Bunun belirgin örneği yakın zamanda dönüşüm sürecine giren Sulukule sakinleri için söylenebilir. Oradaki insanlara daha ferah, daha modern daha güvenli evler sunmalarına rağmen, alıştıkları sosyal ortamı ve donatıyı bulamayacaklarından endişe ettikleri için soğuk baktılar, uzak durdular, ikna edilmeleri zor oldu. Göründüğü üzere, insanların barınma ihtiyacı, kendi başına bir olgu olmayıp birçok sosyal öğeyi de içermekte ve bunlarla yakın ilişki içerisinde olmaktadır.
Bir yandan kenti dönüştürürken öte yandan toplumunu da değiştirme gibi bir dayatmacı yaklaşıma asla başvurulmaması gerektiği günümüz medeni anlayışının ve demokratik yaşamın bir gereğidir. Masa başında yapılan ve getirisi oldukça yüksek olan bir projeyi insanlar arasına karışıp anlatmadan, onları ikna etmeden yapmaya çalışmak, yani özetle halka rağmen bir projeye başlamaya çalışmak sonu zarar olacak kocaman bir adım olarak da netice bulabilir.

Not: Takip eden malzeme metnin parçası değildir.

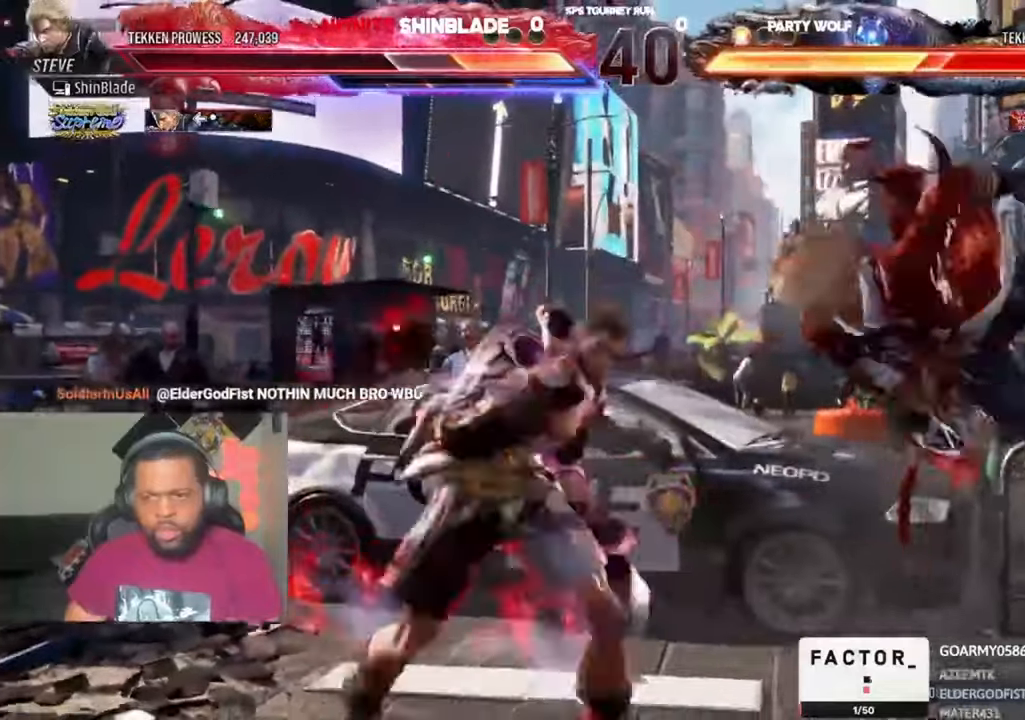
{"buttons": ["SQUARE"], "left_stick": "center", "right_stick": "center", "events": [[33, "TRIANGLE", "down"], [100, "TRIANGLE", "up"], [166, "TRIANGLE", "down"], [233, "TRIANGLE", "up"], [333, "TRIANGLE", "down"], [400, "DPAD_LEFT", "up"], [433, "SQUARE", "down"], [466, "TRIANGLE", "up"]]}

Yine benzer bir durumu Tarihi Yarımada’nın dönüştürülmek istenen bölgesi Balat’ta da görmek mümkün. İnsanların hayallerinin, geçmişlerinin, anılarının bir kepçe darbesiyle yıkılamayacak kadar kuvvetli olduğunu göz önüne almadan, mahalleliye modern konutlar vaat etmek hiçbir anlam taşımamaktadır.
Ekonomik değerlerin, kimi zaman sosyal değerlerin önüne geçebildiği günümüzde, yine de sadece rakamlarla hesap yapıp tamam haydi burayı dönüştürelim şeklindeki bir yaklaşımın sağlıklı sonuçlar doğurmayacağı açıktır.
Kentsel Dönüşüm ve Toplumsal Değişim kavramlarının optimum düzeyde örtüştüğü projelerin daha akılcı ve neticelendirilmesinin daha kolay olduğu bilinciyle şehirlerimizi yeniden yapılandırmak ümidiyle.
Son söz: Kendin Değiş ki, Kentin Dönüşsün.